___ Material
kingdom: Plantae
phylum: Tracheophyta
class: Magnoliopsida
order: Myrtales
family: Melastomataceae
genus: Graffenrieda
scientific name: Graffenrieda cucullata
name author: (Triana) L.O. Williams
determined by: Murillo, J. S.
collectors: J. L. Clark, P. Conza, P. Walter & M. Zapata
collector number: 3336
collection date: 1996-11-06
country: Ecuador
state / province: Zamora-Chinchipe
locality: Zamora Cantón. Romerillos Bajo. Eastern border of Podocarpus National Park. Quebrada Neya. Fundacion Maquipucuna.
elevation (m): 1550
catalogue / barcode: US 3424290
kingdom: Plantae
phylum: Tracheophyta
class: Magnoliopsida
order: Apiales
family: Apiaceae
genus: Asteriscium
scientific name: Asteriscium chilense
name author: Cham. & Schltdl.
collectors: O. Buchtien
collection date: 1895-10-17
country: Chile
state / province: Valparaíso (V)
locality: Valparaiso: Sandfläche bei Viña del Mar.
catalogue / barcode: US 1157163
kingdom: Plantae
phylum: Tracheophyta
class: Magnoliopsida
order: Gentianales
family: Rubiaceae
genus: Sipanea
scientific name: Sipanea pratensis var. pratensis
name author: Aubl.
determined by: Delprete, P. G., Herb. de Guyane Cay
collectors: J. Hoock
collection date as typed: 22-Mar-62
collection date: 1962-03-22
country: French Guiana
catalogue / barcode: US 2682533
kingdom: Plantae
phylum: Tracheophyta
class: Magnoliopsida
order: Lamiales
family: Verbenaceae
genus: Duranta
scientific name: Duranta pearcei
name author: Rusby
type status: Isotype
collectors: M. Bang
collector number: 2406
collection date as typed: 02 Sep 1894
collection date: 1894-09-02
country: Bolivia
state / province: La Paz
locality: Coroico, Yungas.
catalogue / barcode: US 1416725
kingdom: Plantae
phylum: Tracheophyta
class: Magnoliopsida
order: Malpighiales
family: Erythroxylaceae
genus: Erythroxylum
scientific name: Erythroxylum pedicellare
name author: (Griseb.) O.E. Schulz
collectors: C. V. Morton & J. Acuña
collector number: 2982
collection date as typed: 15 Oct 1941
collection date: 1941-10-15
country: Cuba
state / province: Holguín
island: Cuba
______
Objective >>
Give every line of the data above as a JSON list of strings, one string for each line, with any blank lines left out.

Result >>
[
  "kingdom: Plantae",
  "phylum: Tracheophyta",
  "class: Magnoliopsida",
  "order: Myrtales",
  "family: Melastomataceae",
  "genus: Graffenrieda",
  "scientific name: Graffenrieda cucullata",
  "name author: (Triana) L.O. Williams",
  "determined by: Murillo, J. S.",
  "collectors: J. L. Clark, P. Conza, P. Walter & M. Zapata",
  "collector number: 3336",
  "collection date: 1996-11-06",
  "country: Ecuador",
  "state / province: Zamora-Chinchipe",
  "locality: Zamora Cantón. Romerillos Bajo. Eastern border of Podocarpus National Park. Quebrada Neya. Fundacion Maquipucuna.",
  "elevation (m): 1550",
  "catalogue / barcode: US 3424290",
  "kingdom: Plantae",
  "phylum: Tracheophyta",
  "class: Magnoliopsida",
  "order: Apiales",
  "family: Apiaceae",
  "genus: Asteriscium",
  "scientific name: Asteriscium chilense",
  "name author: Cham. & Schltdl.",
  "collectors: O. Buchtien",
  "collection date: 1895-10-17",
  "country: Chile",
  "state / province: Valparaíso (V)",
  "locality: Valparaiso: Sandfläche bei Viña del Mar.",
  "catalogue / barcode: US 1157163",
  "kingdom: Plantae",
  "phylum: Tracheophyta",
  "class: Magnoliopsida",
  "order: Gentianales",
  "family: Rubiaceae",
  "genus: Sipanea",
  "scientific name: Sipanea pratensis var. pratensis",
  "name author: Aubl.",
  "determined by: Delprete, P. G., Herb. de Guyane Cay",
  "collectors: J. Hoock",
  "collection date as typed: 22-Mar-62",
  "collection date: 1962-03-22",
  "country: French Guiana",
  "catalogue / barcode: US 2682533",
  "kingdom: Plantae",
  "phylum: Tracheophyta",
  "class: Magnoliopsida",
  "order: Lamiales",
  "family: Verbenaceae",
  "genus: Duranta",
  "scientific name: Duranta pearcei",
  "name author: Rusby",
  "type status: Isotype",
  "collectors: M. Bang",
  "collector number: 2406",
  "collection date as typed: 02 Sep 1894",
  "collection date: 1894-09-02",
  "country: Bolivia",
  "state / province: La Paz",
  "locality: Coroico, Yungas.",
  "catalogue / barcode: US 1416725",
  "kingdom: Plantae",
  "phylum: Tracheophyta",
  "class: Magnoliopsida",
  "order: Malpighiales",
  "family: Erythroxylaceae",
  "genus: Erythroxylum",
  "scientific name: Erythroxylum pedicellare",
  "name author: (Griseb.) O.E. Schulz",
  "collectors: C. V. Morton & J. Acuña",
  "collector number: 2982",
  "collection date as typed: 15 Oct 1941",
  "collection date: 1941-10-15",
  "country: Cuba",
  "state / province: Holguín",
  "island: Cuba"
]